Complexity	CPD	SCRN	Pool	F3Net	Gate	VST	EMFI	RRNet	DAF	ACCo	MSC	MCC	TCM
	[6]	[8]	[7]	[5]	[9]	[10]	[22]	[41]	[19]	[42]	[43]	[40]	Ours
#Param (M)	47	25	68	25	128	44	95	83	29	127	3	68	89
FLOPs (G)	17	15	51	16	162	23	177	138	68	51	5	117	102
FPS (s)	11	12	11	20	10	11	6	12	14	11	11	13	12

for details. The number of #Param is measured in millions (M), FLOPs is measured in giga (G) and FPS is measured in seconds (s). In the case of TCM-Net, FLOPs were tested using input images with a resolution of 1024 × 1024. Despite our model having an above average number of #Param and FLOP values, our FPS value are still within the range of mainstream levels.

4.9. Failure Case

Although TCM-Net shows superior performance on three public ORSI-SOD datasets. For some very challenging examples, our method still cannot achieve perfect results.

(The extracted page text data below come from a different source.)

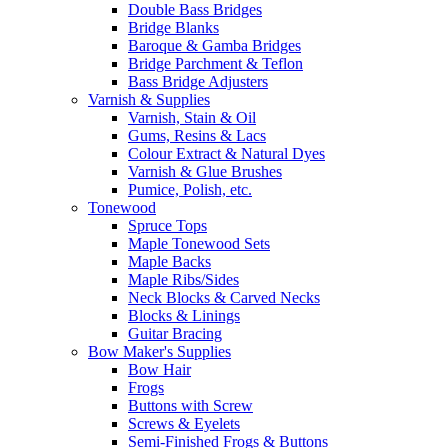
Double Bass Bridges
Bridge Blanks
Baroque & Gamba Bridges
Bridge Parchment & Teflon
Bass Bridge Adjusters
Varnish & Supplies
Varnish, Stain & Oil
Gums, Resins & Lacs
Colour Extract & Natural Dyes
Varnish & Glue Brushes
Pumice, Polish, etc.
Tonewood
Spruce Tops
Maple Tonewood Sets
Maple Backs
Maple Ribs/Sides
Neck Blocks & Carved Necks
Blocks & Linings
Guitar Bracing
Bow Maker's Supplies
Bow Hair
Frogs
Buttons with Screw
Screws & Eyelets
Semi-Finished Frogs & Buttons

The model exhibits poor performance in highly cluttered backgrounds and low contrast scenes, as shown in Figure 12a, making it difficult to clearly segment objects. Additionally, the subtle difference between salient objects and non-salient objects causes our model to misclassify non-salient objects as the foreground, presented in Figure 12b,c. Furthermore, our model misidentifies portions between adjacent salient objects and background regions, depicted in Figure 12d,e. Finally, for salient object portions that are similar to the background, our model may miss them and treat them as background regions during detection, as illustrated in Figure 12f,g. The aforementioned concerns could necessitate additional model optimization and data acquisition from diverse scenarios to augment model training.

5. Conclusions

This article propose a novel ORSI-SOD methodology called TCM-Net, which ingeniously combines the ability of local feature extraction of a CNN with the global modeling of a transformer. An LGFF module was designed to integrate local and global feature information into corresponding decoding layers. To address the multiscale problem of ORSIs, a U-shaped network structure is employed. An AG module was also designed to filter feature information in layers, reduce redundancy, suppress noise and emphasize spatial and channel features. To ensure precision of the final detection map and to address the problem of edge blur in ORSIs, edge information is included in the hybrid supervision function. However, high-resolution input images increase the computational cost of the model, while increasing accuracy results in decreased speed. Future research will focus on lightweight model design.

In our method, instances of detection failures still persist, primarily attributable to the limited scale of the training dataset in ORSI-SOD. In our forthcoming research endeavors, we plan to address this issue using large-scale models, such as SAM [62], commonly employed in segmentation tasks. We plan to adapt these models to downstream tasks through fine-tuning or prompt-tuning paradigms, thereby capitalizing on the rich knowledge embedded within these expansive models to mitigate the challenges posed by data scarcity.